子供のように背の低いお客様が長身の男たちに囲まれている?自分が案内した土地で揉め事が起きているのだから無視するわけにはいかないだろうと、気が進まないながらも走り気味で向かう。
「お前」
喚き散らすふたりの男の声の中で大きくもないはずの声が響いた。
「いま俺の土地にゴミを捨てたな」
驚いたことに自分のお客様である特級宮廷魔術師が右手一本で自分よりも大きい男の喉を掴んで持ち上げていた。
おかしい。
これは自分の知っている魔術師の姿ではない。ネルネノの知る魔術師とは魔法を使って普通では考えられない現象を引き起こす者のことだ。だがその反面、肉体自体の強さはよくて普通の人間並み、悪いとそれ以下だったはずだ。
それなのにこの魔術師は大の男をで絞め上げながら持ち上げている。男の足先は地面についていない、いったいどういう腕力をしているのだろう。いや、単なる腕力であるはずがない。その腕は間違いなく持ち上げている男よりも細いのだ。
「この足を離しやがれ魔術師!」
締め上げられていない方の男のうちのひとりが叫ぶ、もう一人は顔面蒼白で歯がかちかち音を立てている。それほどの恐怖を感じているのも当然のことで、ふたりの男たちの足は地面と一体化していた。
「動かねぇ!なんだこの魔法!ふざけんなおい!」
叫ぶ男。
その男の行動がネルネノには全く理解できない。相手は人知を超えた力を持っている怪物だ。機嫌を損ねたら何をされるか分かったものじゃないというのになぜそんなことが言えるというのだ。
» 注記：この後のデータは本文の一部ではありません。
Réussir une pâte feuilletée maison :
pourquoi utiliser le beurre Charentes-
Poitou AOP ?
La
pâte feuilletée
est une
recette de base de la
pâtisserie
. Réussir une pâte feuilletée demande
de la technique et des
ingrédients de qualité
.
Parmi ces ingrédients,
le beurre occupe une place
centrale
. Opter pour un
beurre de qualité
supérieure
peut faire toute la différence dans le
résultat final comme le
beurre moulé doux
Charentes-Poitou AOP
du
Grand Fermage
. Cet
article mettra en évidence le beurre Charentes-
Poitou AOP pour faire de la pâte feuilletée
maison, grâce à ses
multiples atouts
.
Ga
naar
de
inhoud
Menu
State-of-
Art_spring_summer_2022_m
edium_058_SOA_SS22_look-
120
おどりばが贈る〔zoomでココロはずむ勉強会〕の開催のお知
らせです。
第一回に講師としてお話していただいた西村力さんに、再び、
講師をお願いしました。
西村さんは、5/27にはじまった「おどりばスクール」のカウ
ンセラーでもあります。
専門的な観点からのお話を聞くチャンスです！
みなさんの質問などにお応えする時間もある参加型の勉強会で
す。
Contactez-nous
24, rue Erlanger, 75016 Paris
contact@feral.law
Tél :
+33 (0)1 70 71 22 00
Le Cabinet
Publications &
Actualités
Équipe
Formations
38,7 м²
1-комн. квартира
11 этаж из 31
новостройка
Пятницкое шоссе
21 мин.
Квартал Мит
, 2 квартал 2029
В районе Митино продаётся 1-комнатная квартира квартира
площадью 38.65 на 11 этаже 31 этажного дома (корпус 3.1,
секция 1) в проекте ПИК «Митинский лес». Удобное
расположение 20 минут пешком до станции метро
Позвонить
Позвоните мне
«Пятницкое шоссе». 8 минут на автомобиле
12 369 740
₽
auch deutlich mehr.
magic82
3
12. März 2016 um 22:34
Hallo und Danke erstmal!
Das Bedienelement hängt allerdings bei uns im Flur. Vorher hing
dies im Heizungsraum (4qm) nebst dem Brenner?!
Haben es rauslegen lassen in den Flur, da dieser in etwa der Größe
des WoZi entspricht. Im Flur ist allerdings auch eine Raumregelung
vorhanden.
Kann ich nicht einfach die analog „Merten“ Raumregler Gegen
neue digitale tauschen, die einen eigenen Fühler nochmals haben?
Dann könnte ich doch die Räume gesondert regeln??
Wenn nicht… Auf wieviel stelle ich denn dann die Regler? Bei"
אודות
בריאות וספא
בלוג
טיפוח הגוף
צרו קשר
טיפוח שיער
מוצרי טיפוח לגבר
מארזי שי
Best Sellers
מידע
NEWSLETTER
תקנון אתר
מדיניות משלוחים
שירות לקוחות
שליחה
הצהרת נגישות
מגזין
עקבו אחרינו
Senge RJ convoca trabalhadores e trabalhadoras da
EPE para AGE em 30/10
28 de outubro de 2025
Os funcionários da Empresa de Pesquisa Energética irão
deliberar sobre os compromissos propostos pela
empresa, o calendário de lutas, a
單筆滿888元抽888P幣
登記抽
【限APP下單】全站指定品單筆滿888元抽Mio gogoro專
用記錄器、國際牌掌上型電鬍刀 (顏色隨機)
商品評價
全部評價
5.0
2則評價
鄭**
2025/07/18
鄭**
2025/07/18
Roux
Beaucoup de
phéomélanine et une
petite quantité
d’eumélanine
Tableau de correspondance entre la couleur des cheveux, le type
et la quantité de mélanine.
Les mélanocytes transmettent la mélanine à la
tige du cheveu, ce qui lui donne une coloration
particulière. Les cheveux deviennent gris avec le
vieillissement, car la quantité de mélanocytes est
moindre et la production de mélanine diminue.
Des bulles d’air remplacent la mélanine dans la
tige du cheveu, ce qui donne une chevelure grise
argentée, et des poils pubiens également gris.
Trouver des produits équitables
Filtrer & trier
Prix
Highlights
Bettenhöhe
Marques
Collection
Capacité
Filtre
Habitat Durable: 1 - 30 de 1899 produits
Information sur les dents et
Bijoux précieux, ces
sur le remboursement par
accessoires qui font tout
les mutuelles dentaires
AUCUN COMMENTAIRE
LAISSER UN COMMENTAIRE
「なんだその口の利き方は。お前らがすべきは俺の土地にごみを捨てたことに対する謝罪だろう」
まだあなたの土地ではない、などとは思っていても言うべき言葉ではないことははっきりとわかっていた。
「ぐわぁああああああああああああ」
突然男が叫び声をあげながら土によって覆われ、地面と一体化した自分の足に触れながら絶叫した。
「わからないならわかるように教えてやるまでだ」
木が倒れるような音。
少しの時間を置いたのちにそれは覆っている土が足を締め上げている音だとわかった。恐ろしい叫び声の中でネルネノは自分がいつもの世界から離れて全く違う世界に来てしまったような孤独感を感じた。
何という力だ。
一歩で男を締め上げている腕はそのままに、右手一本で締め上げつつ魔法でふたりの男を拘束し、さらに自由自在に魔法をコントロールできるのだ。
ネルネノは心の底から恐怖した。これが魔術師のなかでもトップクラスの力を持つ特級宮廷魔術師なのだ。今自分の目の前にいるのは人間ではないなにかなのだ。
「サブレさん?」
孤独な世界を突き破って子供の声がした。
「ど、ど、ど、どうしたんですか、何が起こってるんですかこれは………」
「なんだモルンか」
吊り上げられていた男が地面に落ちるドサッという音がした。